“UK start-up pitches touch-to-sync tech for watches”

I’ve been using the Casio Data Bank watches since they first came out when I was a teenager, but I have to admit that since I got my first Palm PDA, the only thing I really use it for is to see the time, and occasionally for the countdown timer. Data-watches, never overly popular in the first place, have pretty much gone the way of the dodo… comparing their tiny, hard-to-use calculator keypads, extremely limited display capabilities, and tiny amounts of storage to what you get on even the cheapest modern PDAs and cell phones is like comparing a five-inch black-and-white tube TV to a 42-inch LCD flat-panel — they can both do certain things, but one is ridiculously limited and painful to use. I don’t even use the alarm capability of my watch anymore.

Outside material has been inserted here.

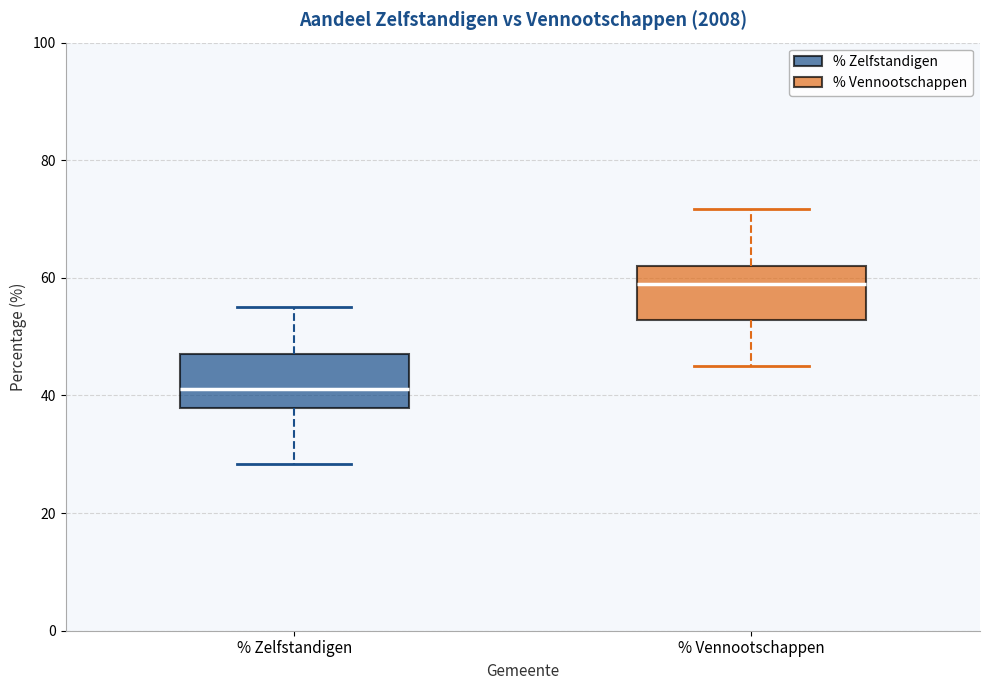

Reading left to right, read every box against the y-axis: the position of its median line, the range the box covers, and the ends of its whiskers. The values are not printed on the chart, so give them approximately, as read against the axis.

% Zelfstandigen: median 42, box 38 to 48, whiskers 28 to 54
% Vennootschappen: median 58, box 52 to 62, whiskers 46 to 72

I tried replacing it with a watch that had a built-in voice recorder for a while, and it was useful because the voice recorders on my iPod Touch and cell phone require several touches to get to, and the watch didn’t — I could safely use the watch’s recorder while driving. But that one eventually died, and I haven’t been able to find another like it. I don’t need a voice recorder often enough to worry about it anyway.

I’ve even considered going completely watch-free. I have two other devices, always on me, that tell the time. But the wristwatch format makes it more easily available, especially when the weather requires a heavy winter coat, for example.

On the other hand (or wrist, as the case may be), a watch that I could use to pay for things would still be very useful. Such devices have appeared in several science fiction stories, though I can’t think which ones at the moment. I’ll keep an eye out for something like that, though I doubt it’ll appear any time real soon.